I’m 48. Music from my youth that every American of my generation remembers fondly includes:
- Prince
- Michael Jackson
- Janet Jackson
- Whitney Houston
- Huey Lewis
- Madonna
Was this the last time everyone had a common musical lexicon?
The decline of radio, rise of iTunes, and mushrooming mp3 players meant increasing musical personalization. By the time I finished college in the mid-90s, I only listened to narrow genres of music on the radio: smooth jazz in Pittsburgh and contemporary Hawaiian and slack key guitar music in Honolulu. Once I identified my favs, I only listened to them. No commercials and available at will.
iTunes indulged this desire of music consumers and made it easier than ever to choose songs and create, share and edit mix-tapes, now known as playlists.

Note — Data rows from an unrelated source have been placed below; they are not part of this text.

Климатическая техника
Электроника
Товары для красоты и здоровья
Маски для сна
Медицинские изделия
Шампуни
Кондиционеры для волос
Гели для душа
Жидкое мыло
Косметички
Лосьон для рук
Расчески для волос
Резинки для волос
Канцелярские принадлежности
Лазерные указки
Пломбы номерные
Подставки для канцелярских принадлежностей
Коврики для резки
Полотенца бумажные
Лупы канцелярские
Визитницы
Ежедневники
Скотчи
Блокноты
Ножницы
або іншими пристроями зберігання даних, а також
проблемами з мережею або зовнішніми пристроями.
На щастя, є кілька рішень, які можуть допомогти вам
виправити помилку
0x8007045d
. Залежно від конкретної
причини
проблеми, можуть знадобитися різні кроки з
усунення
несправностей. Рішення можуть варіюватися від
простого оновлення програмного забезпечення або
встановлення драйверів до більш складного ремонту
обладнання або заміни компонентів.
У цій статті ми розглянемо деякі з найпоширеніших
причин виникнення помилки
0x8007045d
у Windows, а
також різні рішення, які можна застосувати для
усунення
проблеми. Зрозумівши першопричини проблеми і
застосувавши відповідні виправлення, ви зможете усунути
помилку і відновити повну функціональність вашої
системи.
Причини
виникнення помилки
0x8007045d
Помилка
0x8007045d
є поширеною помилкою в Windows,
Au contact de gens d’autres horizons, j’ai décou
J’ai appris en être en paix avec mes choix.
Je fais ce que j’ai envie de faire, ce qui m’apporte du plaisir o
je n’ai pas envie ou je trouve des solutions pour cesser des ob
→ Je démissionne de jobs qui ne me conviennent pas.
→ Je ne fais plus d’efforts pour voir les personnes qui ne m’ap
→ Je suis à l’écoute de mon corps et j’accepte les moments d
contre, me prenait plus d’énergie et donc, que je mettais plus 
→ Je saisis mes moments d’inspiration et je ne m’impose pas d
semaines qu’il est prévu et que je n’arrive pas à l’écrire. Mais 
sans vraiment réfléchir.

Pandora offered further fractionalized musical tastes in radio-style mixes customized with your thumbs-up and thumbs-down ratings.

With that, we no longer had a shared musical experience.

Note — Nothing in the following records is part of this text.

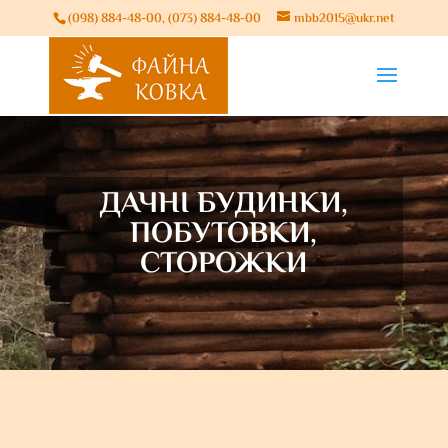
(098) 884-48-00, (073) 884-48-00
mbb2015@ukr.net
ДАЧНІ БУДИНКИ,
ПОБУТОВКИ,
СТОРОЖКИ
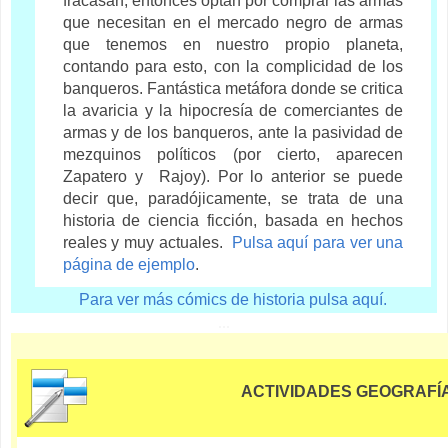
fracasan, entonces optan por comprar las armas
que necesitan en el mercado negro de armas
que tenemos en nuestro propio planeta,
contando para esto, con la complicidad de los
banqueros. Fantástica metáfora donde se critica
la avaricia y la hipocresía de comerciantes de
armas y de los banqueros, ante la pasividad de
mezquinos políticos (por cierto, aparecen
Zapatero y Rajoy). Por lo anterior se puede
decir que, paradójicamente, se trata de una
historia de ciencia ficción, basada en hechos
reales y muy actuales.
Pulsa aquí para ver una
página de ejemplo
.
Para ver más cómics de historia pulsa aquí.
...
ACTIVIDADES GEOGRAFÍA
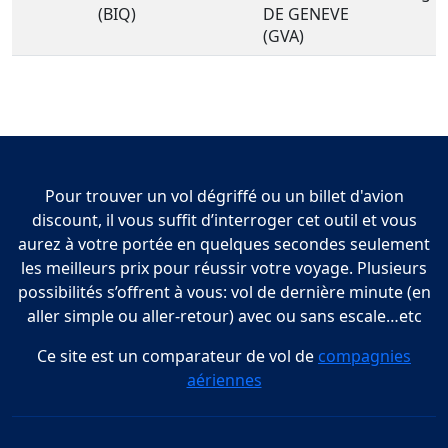
(BIQ)
DE GENEVE
(GVA)
Pour trouver un vol dégriffé ou un billet d'avion
discount, il vous suffit d’interroger cet outil et vous
aurez à votre portée en quelques secondes seulement
les meilleurs prix pour réussir votre voyage. Plusieurs
possibilités s’offrent à vous: vol de dernière minute (en
aller simple ou aller-retour) avec ou sans escale…etc
Ce site est un comparateur de vol de
compagnies
aériennes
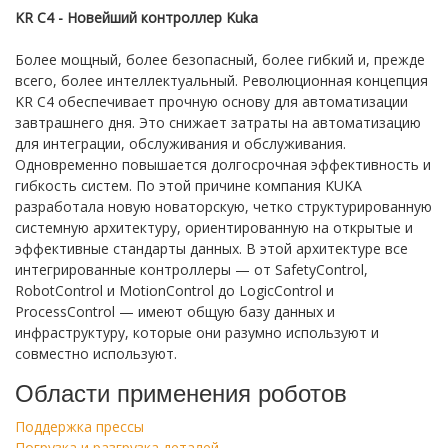
KR C4 - Новейший контроллер Kuka
Более мощный, более безопасный, более гибкий и, прежде
всего, более интеллектуальный. Революционная концепция
KR C4 обеспечивает прочную основу для автоматизации
завтрашнего дня. Это снижает затраты на автоматизацию
для интеграции, обслуживания и обслуживания.
Одновременно повышается долгосрочная эффективность и
гибкость систем. По этой причине компания KUKA
разработала новую новаторскую, четко структурированную
системную архитектуру, ориентированную на открытые и
эффективные стандарты данных. В этой архитектуре все
интегрированные контроллеры — от SafetyControl,
RobotControl и MotionControl до LogicControl и
ProcessControl — имеют общую базу данных и
инфраструктуру, которые они разумно используют и
совместно используют.
Области применения роботов
Поддержка прессы
Погрузка и разгрузка деталей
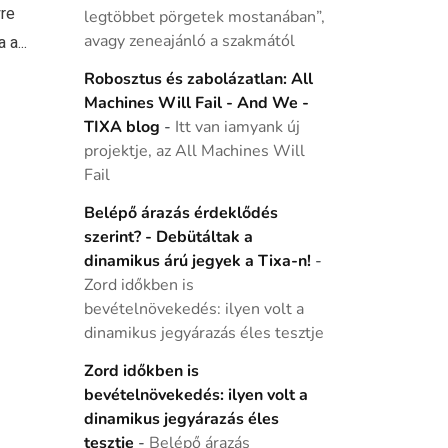
yre
legtöbbet pörgetek mostanában”,
avagy zeneajánló a szakmától
a...
Robosztus és zabolázatlan: All
Machines Will Fail - And We -
TIXA blog
-
Itt van iamyank új
projektje, az All Machines Will
Fail
Belépő árazás érdeklődés
szerint? - Debütáltak a
dinamikus árú jegyek a Tixa-n!
-
Zord időkben is
bevételnövekedés: ilyen volt a
dinamikus jegyárazás éles tesztje
Zord időkben is
bevételnövekedés: ilyen volt a
dinamikus jegyárazás éles
tesztje
-
Belépő árazás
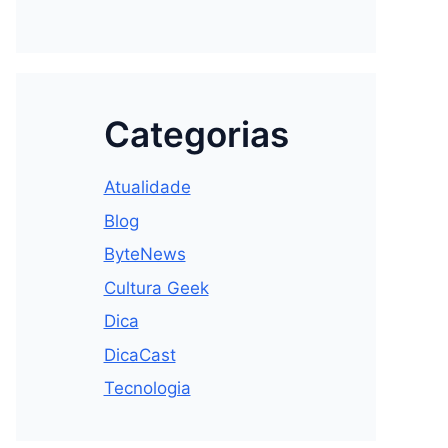
Categorias
Atualidade
Blog
ByteNews
Cultura Geek
Dica
DicaCast
Tecnologia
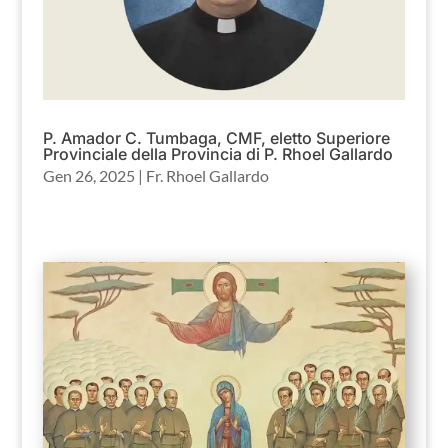
P. Amador C. Tumbaga, CMF, eletto Superiore
Provinciale della Provincia di P. Rhoel Gallardo
Gen 26, 2025
|
Fr. Rhoel Gallardo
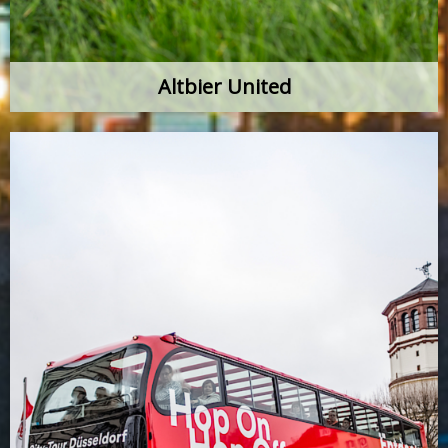
Altbier United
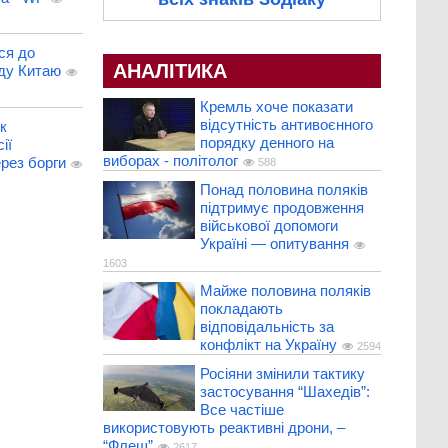
ся до
АНАЛІТИКА
ду Китаю
Кремль хоче показати
відсутність антивоєнного
к
порядку денного на
ії
виборах - політолог
рез борги
588
Понад половина поляків
підтримує продовження
військової допомоги
Україні — опитування
1603
Майже половина поляків
покладають
відповідальність за
конфлікт на Україну
2594
Росіяни змінили тактику
застосування “Шахедів”:
Все частіше
використовують реактивні дрони, –
“Флеш”
2617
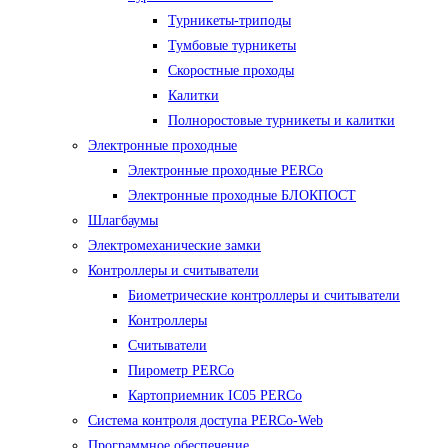
Турникеты-триподы
Тумбовые турникеты
Скоростные проходы
Калитки
Полноростовые турникеты и калитки
Электронные проходные
Электронные проходные PERCo
Электронные проходные БЛОКПОСТ
Шлагбаумы
Электромеханические замки
Контроллеры и считыватели
Биометрические контроллеры и считыватели
Контроллеры
Считыватели
Пирометр PERCo
Картоприемник IC05 PERCo
Система контроля доступа PERCo-Web
Программное обеспечение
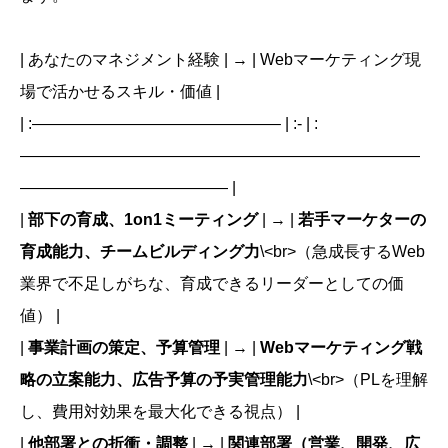
| あなたのマネジメント経験 | → | Webマーケティング現
場で活かせるスキル・価値 |
| :———————————————– | :- | :
—————————————————————————
————————————— |
|
部下の育成、1on1ミーティング
| → |
若手マーケターの
育成能力、チームビルディング力
\<br>（急成長するWeb
業界で不足しがちな、育成できるリーダーとしての価
値） |
|
事業計画の策定、予算管理
| → |
Webマーケティング戦
略の立案能力、広告予算の予実管理能力
\<br>（PLを理解
し、費用対効果を最大化できる視点） |
|
他部署との折衝・調整
| → |
関連部署（営業、開発、広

What does that do to a culture?
We no longer share a musical experience or memory. When you hear “Purple Rain” or the first few notes of “Thriller” don’t your fingertips twitch in air guitar synergy, and your insides perk up preparing to dance?
Losing our sound meant losing our common ground. As the absurd Roxbury Guys (an 80s Saturday Night Live skit) bebopping to “What is Love?” demonstrate,
Music is a powerful uniting force.
We can disagree about everything else. Shared band love makes up for it temporarily. And that brief recess from acrimony is a place to start seeing each other again. [In Hawaii, we play music and have potlucks. By eating together, everyone usually gets along. You mainlanders should try it: hard fo’ fight over who you like vote for if you stay eating his kalbi BBQ ribs!]
Headphones isolate

Earbuds and sound-canceling headphones do the opposite of what music should do: bring people together. We are beings powered by and sensitive to energy waves—light, sound, electricity, and intention. Isolated musical enjoyment cuts us off from the good vibrations of others.

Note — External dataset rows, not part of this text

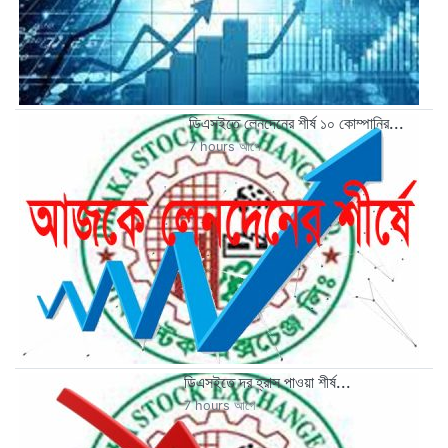
ডিএসইতে লেনদেনের শীর্ষ ১০ কোম্পানির...
7 hours আগে
ডিএসইতে দর হ্রাস পাওয়া শীর্ষ...
7 hours আগে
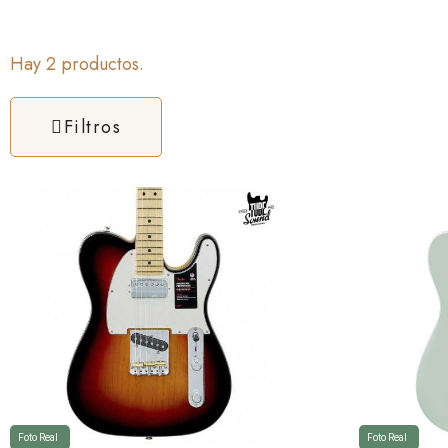
Hay 2 productos.
Filtros
Foto Real
Foto Real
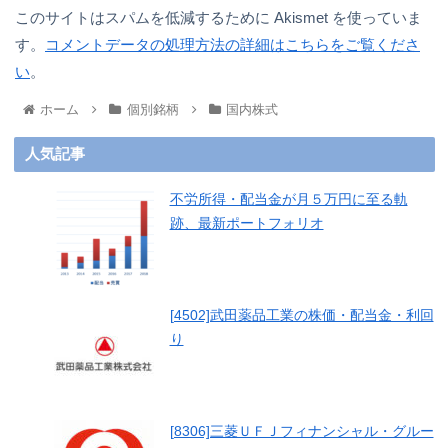
このサイトはスパムを低減するために Akismet を使っていま
す。
コメントデータの処理方法の詳細はこちらをご覧くださ
い
。
ホーム
個別銘柄
国内株式
人気記事
不労所得・配当金が月５万円に至る軌
跡、最新ポートフォリオ
[4502]武田薬品工業の株価・配当金・利回
り
[8306]三菱ＵＦＪフィナンシャル・グルー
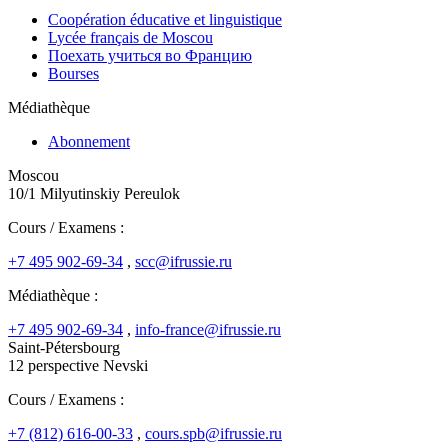
Coopération éducative et linguistique
Lycée français de Moscou
Поехать учиться во Францию
Bourses
Médiathèque
Abonnement
Moscou
10/1 Milyutinskiy Pereulok
Cours / Examens :
+7 495 902-69-34
,
scc@ifrussie.ru
Médiathèque :
+7 495 902-69-34
,
info-france@ifrussie.ru
Saint-Pétersbourg
12 perspective Nevski
Cours / Examens :
+7 (812) 616-00-33
,
cours.spb@ifrussie.ru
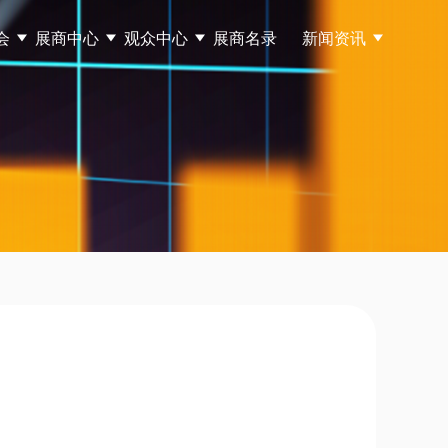
会
展商中心
观众中心
展商名录
新闻资讯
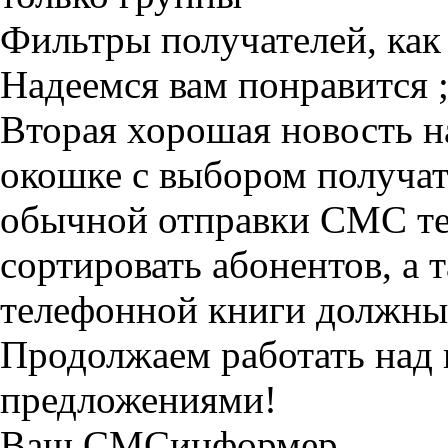
Фильтры получателей, как
Надеемся вам понравится ;
Вторая хорошая новость н
окошке с выбором получа
обычной отправки СМС те
сортировать абонентов, а 
телефонной книги должны 
Продолжаем работать над
предложениями!
Ваш СМСинформер.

Think about the cultural ripple Elvis and The Beatles made. Yet another thing American society has lost is our shared musical craze. I don’t have to like you, your politics, or your religion, but we used to be able to enjoy a concert and rock out together.
People from opposing sides don’t do anything together anymore.

As a teenager, I was happiest dancing to the tunes of the day. I was the odd duck, but grooving to music we all liked made me feel less so. I remember the universality of music. Everyone was welcome to it.
Everyone.
When was the last time “everyone” applied without controversy?
Everyone did not have to like the same music, but everyone was free to, if they wanted. We shouldn’t be confined to categories of who can like what.
I miss you, musical America.
Act

Gather several friends and go to a concert or make your own in the car overlooking a view. Turn the music up and Feel the Powah! No one does it better than Earth Wind and Fire.